In just one web minute, in the US alone, consumers are devouring 18.26 million megabytes of wireless data over a 3G or 4G/LTE connection.
But that's just one country. The global figure is roughly double but is growing so quickly that by the time a true average has been calculated, it's already out of date.
However, it's what this increasing flow of data tells us about our digital lives that is most fascinating.
According to the latest ‘Data Never Sleeps’ report from Domo, published this week, in a single web minute, 159,380 pieces of content are viewed on Buzzfeed, Google translates 69.5 million words and Apple's Siri handles 99,206 requests.
Data levels are rising because of the web's increasing social appeal.

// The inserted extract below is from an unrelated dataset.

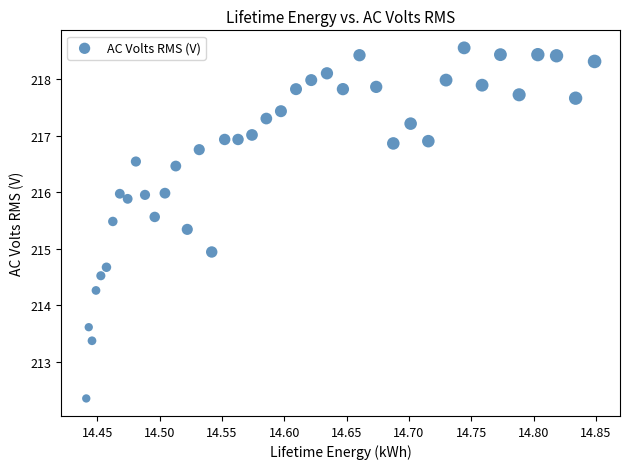

What is the range of Y values (max minus min)?

6.2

A single minute is all it takes for Instagram users to like 2.4 million posts and for Snapchat users to watch 6.94 million videos.
In 60 seconds, Facebook Messenger shares 216,302 photos and Twitter fields 8678 tweets with emojis embedded. Giphy serves over half a million gifs and perhaps even more remarkable is that Tinder users swipe almost one million times (972,222) in that same time span.
All of which shows that social messaging in particular is beginning to redefine the web for many consumers and should explain why apps like Facebook Messenger and WhatsApp are adding more and more features beyond simple multimedia messaging.
As well as communication, entertainment is the other element driving up data levels. Every minute, Netflix subscribers stream a combined 86,805 hours of video while YouTubers share 400 hours of new video and the amount of video flowing over networks is poised to explode as Twitch and Facebook's Livestream services start to move into the mainstream and as more and more of us start cord cutting -- i.e., severing ties with traditional pay TV providers in favor of internet streaming services like Netflix and Hulu.
Cisco forecasts that by 2020, 2.3 zettabytes (a zettabyte is equal to 1,000,000,000TB) of data will be flowing over the web every year. That's 95 times the volume of the entire global internet in 2005.
Most of that – 82 percent of all data traffic -- will be video. Cisco claims that it would take five million years to watch all of the video that will cross global networks in any given month by 2020.